Required actions >>
1. Revise the Mirador transcript between "We’re taking you" and "what’s going on.", inclusive, replacing "jungle" with "rainforest".
2. Carry on the Mirador transcript from its last line, writing what comes next.

Lost City of Mirador: The "Cradle of Mayan Civilization"

November 2009

 


GHF Mirador Featured on CNN’s Wolf Blitzer

We’re taking you deep into the jungle of Guatemala in a CNN exclusive challenge of protecting this area, so rich in history from drug traffickers and other threats, that’s next.

BLITZER: Guatemalan archaeologists are making an fascinating discovery. Let’s go to CNN’s Brooke Baldwin. She traveled to Mirador and came back with an amazing story.

Brooke, tell our viewers what’s going on.

BROOKE BALDWIN, CNN CORRESPONDENT: Wolf, I think I’m officially an archaeology geek. Our CNN crew were the first TV camera in the world to shoot the face of what may be the world’s largest pyramid by volume. This pyramid is covered by the canopy of the jungle. It is currently facing several threats.


BALDWIN: From the air, it looks like just jungle. But these forests in Guatemala hide an ancient secret, the city of Mirador, often referred to as the cradle of Mayan civilization, the size of a modern day metropolis. This is no mountain. It’s a pyramid and according to the Mirador base and project, it may be the largest pyramid by volume in the world. CNN is traveling with the project’s director and lead archaeologist Richard Hansen and the founder of the Global Heritage Fund Jeff Morgan.

RICHARD HANSEN, DIR., MIRADOR BASIN PROJECT: The pyramid is a structure the world should know because it represents an investment of labor unprecedented in the world history. Every single stone in that building, from the bottom to the top, was carried by human labor.

Data supplied >>
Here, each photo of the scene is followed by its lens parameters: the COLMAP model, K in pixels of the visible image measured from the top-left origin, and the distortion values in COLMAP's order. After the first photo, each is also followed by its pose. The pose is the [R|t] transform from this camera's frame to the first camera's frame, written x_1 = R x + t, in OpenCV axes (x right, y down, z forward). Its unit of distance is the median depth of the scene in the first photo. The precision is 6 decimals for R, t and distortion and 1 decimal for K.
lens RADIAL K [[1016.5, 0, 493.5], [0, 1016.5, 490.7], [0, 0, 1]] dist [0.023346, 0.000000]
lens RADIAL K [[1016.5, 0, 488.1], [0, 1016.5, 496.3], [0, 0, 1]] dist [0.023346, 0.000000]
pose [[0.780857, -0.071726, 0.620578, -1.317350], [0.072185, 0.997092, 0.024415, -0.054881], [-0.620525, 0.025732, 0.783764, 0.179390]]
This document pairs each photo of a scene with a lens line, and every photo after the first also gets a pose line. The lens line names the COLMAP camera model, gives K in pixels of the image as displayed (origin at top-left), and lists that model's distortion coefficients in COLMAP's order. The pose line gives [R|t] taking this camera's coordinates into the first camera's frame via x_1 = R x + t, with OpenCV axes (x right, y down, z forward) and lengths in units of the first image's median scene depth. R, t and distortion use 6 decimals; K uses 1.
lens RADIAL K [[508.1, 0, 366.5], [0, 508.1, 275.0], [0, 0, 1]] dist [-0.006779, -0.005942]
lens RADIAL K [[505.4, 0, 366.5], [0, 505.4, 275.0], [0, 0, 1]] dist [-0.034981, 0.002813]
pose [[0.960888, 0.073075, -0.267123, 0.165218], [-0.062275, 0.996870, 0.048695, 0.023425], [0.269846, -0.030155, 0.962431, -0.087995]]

Solved tasks >>
1.
We’re taking you deep into the rainforest of Guatemala in a CNN exclusive challenge of protecting this area, so rich in history from drug traffickers and other threats, that’s next.

BLITZER: Guatemalan archaeologists are making an fascinating discovery. Let’s go to CNN’s Brooke Baldwin. She traveled to Mirador and came back with an amazing story.

Brooke, tell our viewers what’s going on.

2.
BALDWIN: And the work to save this pyramid is delicate, done by hand. Guatemalan archaeologists painstakingly help uncover pieces of history built by their ancestors and the view from the top is spectacular.

UNIDENTIFIED MALE: This is some of the Maya world.

BALDWIN: Here on the top, we’re 72 meters or 224 feet from the forest floor and when we talk about sheer size of this area that is el Mirador, just one single Mayan city, archaeologist Dr. Richard Hansen says its size is larger than all of downtown Los Angeles and he says there are still thousands of pyramids yet to be uncovered.

Then Dr. Hansen shows us something few people have ever seen, a relic that is the Mayan story of creation. Oh, my gosh. CNN cameras are the first to capture this fresh discovery which Hansen says will rewrite Mayan history.

This is the creation story of the Mayan people.

HANSEN: This is the creation story and it goes back to at least 300, 200 B.C.

BALDWIN: For decades, historians believe the pyramid was tainted by the Catholic views of Spanish conquistadors. Finding this freeze changes everything because it predates the Spanish arrival by more than a millennium. The challenge now is preserving this area, a jungle, constantly under threat by narco traffickers, loggers and cattle ranchers. Hansen’s guards are on constant standby to keep looters out.

HANSEN: We have had guards in cities throughout the basin, where we haven’t had the resources for that, we have lost 100 percent.

BALDWIN: Hansen has made Mirador his life’s work and hopes to share these Mayan secrets with Guatemala and the world.

HANSEN: The science for the sake of science is sterile (inaudible) blessing the lives of people. And by conserving this, we’re blessing the lives of an entire nation.

BALDWIN: Gorgeous, isn’t it? The Global Heritage Fund is a nonprofit organization also working to preserve Mirador. They have several sites like this around the world, Laos, Cambodia, Turkey—the goal, to conserve the history of these sites and develop a sustainable tourist industry, Wolf, so that the people closest to the site, including the native Guatemalans in this case, are the ones who will benefit the most.

BLITZER: Amazing stuff, Brooke. Thanks for bringing it to us.